As more and more automotive manufacturers invest in electric vehicles, many are temporarily diving their operations between EVs and traditional internal combustion engine models.
In a contrast to Ford's decision earlier this year to establish an EV side of the business in Model E, as well as renaming its ICE operations to Ford Blue, European manufacturers Stellantis, Mercedes-Benz and Volkwagen have all said their respective efforts will continue under the same roof.
For Stellantis, the multi-national conglomerate, which is comprised of 14 brands, believes there's no benefit to splitting EV and ICE – rather there are more financial incentives to keep the two together.
“I don’t honestly see huge benefits to doing that,” said Chief Financial Officer Richard Palmer.
“We need to manage the company and assets we have through this transition.
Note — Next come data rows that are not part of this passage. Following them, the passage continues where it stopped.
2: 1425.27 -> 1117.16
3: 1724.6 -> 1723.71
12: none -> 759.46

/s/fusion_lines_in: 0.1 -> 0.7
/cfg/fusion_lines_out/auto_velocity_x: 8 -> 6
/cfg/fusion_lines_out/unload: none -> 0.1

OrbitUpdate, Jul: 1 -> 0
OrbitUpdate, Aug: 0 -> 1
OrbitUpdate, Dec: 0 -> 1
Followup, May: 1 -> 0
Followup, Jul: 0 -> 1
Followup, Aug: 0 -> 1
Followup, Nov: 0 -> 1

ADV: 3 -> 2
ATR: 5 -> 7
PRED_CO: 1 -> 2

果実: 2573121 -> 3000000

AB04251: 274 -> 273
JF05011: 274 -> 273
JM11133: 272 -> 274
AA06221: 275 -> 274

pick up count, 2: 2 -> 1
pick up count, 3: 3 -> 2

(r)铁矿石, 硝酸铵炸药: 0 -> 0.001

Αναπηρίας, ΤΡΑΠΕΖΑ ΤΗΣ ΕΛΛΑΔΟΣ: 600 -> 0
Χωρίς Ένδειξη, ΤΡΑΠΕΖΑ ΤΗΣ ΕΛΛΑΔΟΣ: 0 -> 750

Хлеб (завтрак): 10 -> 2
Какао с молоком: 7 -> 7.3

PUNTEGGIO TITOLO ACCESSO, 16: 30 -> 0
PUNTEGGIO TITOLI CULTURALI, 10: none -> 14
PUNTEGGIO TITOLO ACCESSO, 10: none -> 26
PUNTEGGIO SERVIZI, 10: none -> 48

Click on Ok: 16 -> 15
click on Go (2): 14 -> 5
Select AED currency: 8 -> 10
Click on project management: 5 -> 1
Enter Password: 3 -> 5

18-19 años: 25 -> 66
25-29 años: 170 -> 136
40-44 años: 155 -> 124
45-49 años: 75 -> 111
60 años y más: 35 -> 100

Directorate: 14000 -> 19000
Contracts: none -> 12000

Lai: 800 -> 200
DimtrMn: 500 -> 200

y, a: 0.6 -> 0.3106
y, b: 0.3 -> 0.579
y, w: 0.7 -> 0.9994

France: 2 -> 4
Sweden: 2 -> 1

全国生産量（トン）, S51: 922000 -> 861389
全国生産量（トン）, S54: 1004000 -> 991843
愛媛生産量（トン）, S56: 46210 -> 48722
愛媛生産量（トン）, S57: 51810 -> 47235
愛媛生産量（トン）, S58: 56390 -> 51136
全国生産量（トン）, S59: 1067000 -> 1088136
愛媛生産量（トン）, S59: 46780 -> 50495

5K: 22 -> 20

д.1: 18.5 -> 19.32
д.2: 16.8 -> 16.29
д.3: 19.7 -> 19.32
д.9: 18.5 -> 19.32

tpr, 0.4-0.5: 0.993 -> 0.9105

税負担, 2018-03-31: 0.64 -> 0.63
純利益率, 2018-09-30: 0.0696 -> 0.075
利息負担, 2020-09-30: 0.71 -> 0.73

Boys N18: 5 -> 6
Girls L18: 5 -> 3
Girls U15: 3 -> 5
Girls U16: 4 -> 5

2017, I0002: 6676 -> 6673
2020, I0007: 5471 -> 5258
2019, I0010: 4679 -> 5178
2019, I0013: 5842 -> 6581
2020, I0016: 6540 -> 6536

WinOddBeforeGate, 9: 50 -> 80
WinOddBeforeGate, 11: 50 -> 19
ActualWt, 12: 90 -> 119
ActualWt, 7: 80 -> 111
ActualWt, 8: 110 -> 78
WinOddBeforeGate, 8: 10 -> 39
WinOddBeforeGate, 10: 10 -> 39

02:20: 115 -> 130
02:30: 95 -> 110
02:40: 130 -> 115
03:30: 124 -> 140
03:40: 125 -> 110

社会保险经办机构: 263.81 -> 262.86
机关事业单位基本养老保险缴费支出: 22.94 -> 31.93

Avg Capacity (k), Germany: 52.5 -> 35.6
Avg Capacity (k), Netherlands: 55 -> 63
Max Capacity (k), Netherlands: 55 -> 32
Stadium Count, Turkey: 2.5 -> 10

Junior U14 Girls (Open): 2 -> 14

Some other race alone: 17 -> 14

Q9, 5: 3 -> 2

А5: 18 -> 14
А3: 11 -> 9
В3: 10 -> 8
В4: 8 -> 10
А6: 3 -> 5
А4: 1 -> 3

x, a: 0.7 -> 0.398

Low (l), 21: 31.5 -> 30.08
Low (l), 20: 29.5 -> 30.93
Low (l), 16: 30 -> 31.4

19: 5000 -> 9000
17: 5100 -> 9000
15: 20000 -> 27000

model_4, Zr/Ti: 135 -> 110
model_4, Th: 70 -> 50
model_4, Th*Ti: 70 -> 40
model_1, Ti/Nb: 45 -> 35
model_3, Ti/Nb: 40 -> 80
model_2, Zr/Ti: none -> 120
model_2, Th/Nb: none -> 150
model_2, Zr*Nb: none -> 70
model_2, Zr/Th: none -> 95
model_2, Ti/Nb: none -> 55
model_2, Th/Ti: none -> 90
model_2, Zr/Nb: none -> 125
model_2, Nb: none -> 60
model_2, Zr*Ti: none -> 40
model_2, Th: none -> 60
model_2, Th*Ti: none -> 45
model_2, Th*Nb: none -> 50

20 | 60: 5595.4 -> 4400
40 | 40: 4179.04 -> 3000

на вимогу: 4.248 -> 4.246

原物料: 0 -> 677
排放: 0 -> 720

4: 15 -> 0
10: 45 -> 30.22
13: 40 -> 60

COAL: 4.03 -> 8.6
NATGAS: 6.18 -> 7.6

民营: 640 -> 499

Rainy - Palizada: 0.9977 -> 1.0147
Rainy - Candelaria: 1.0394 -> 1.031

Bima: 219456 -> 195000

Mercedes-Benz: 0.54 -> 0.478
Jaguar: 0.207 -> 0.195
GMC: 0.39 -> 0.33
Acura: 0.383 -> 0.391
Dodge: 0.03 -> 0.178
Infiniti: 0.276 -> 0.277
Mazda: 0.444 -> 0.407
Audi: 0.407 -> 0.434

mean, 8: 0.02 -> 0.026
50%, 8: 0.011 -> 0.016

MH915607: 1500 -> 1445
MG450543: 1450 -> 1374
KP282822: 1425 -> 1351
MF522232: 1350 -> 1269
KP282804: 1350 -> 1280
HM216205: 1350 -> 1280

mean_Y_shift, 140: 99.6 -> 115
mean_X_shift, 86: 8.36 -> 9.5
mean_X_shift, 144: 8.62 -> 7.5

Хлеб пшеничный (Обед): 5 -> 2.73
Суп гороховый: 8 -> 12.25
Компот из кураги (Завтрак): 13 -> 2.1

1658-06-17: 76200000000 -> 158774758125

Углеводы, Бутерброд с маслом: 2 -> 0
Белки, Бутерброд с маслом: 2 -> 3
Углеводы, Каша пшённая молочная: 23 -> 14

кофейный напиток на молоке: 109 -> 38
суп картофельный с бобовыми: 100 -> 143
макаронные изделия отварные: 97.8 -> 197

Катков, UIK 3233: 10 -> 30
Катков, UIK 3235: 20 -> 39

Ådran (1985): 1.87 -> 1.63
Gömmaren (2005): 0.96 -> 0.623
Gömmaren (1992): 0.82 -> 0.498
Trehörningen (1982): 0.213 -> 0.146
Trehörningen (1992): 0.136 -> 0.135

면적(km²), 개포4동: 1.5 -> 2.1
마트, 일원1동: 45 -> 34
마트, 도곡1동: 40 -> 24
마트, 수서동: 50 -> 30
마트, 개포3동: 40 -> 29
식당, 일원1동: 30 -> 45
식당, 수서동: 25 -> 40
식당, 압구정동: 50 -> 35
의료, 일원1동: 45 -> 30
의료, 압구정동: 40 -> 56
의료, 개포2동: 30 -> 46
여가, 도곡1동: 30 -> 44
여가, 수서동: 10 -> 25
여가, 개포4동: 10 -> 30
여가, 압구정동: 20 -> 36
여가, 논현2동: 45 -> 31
There are benefits to having the cash flow from the internal combustion business to drive the technology investments we need to make.”
Mercedes-Benz's head honchos say keeping both EV and ICE under the same roof allows both to grow, advancing the company as one.
"We are not pursuing the strategy to break up the company in an ICE part and ‘the good part’ … or an old part and the new part," said Mercedes-Benz's head of finance, Harald Wilhelm.
“We are transforming the whole company and transforming it into the electric world."
Volkswagen CEO Herbert Diess said the ICE business can assist its EV operations through development and capital assets.
"We think making the best use of ICE assets to be fast and competitive in the electric world is the best way forward for us," said Diess.
While Volkswagen has committed to a fully-electric vehicle line-up in Europe by 2035, Stellantis and Mercedes-Benz have both targeted 2030 as their switch-over dates, roughly the same time production of ICE vehicles will be banned by the European Union.